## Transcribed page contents
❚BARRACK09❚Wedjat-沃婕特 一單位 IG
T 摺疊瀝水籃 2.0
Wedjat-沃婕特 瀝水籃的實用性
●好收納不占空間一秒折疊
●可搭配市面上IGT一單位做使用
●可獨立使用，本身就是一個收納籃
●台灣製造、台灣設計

--

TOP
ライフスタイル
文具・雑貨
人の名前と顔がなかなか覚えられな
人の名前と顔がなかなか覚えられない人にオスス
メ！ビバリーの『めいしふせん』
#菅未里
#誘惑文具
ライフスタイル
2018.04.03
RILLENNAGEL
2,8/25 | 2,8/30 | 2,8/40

## TASK DESCRIPTION
From the lines above, copy those that contain the word "Wedjat".

## TASK ANSWER
❚BARRACK09❚Wedjat-沃婕特 一單位 IG
Wedjat-沃婕特 瀝水籃的實用性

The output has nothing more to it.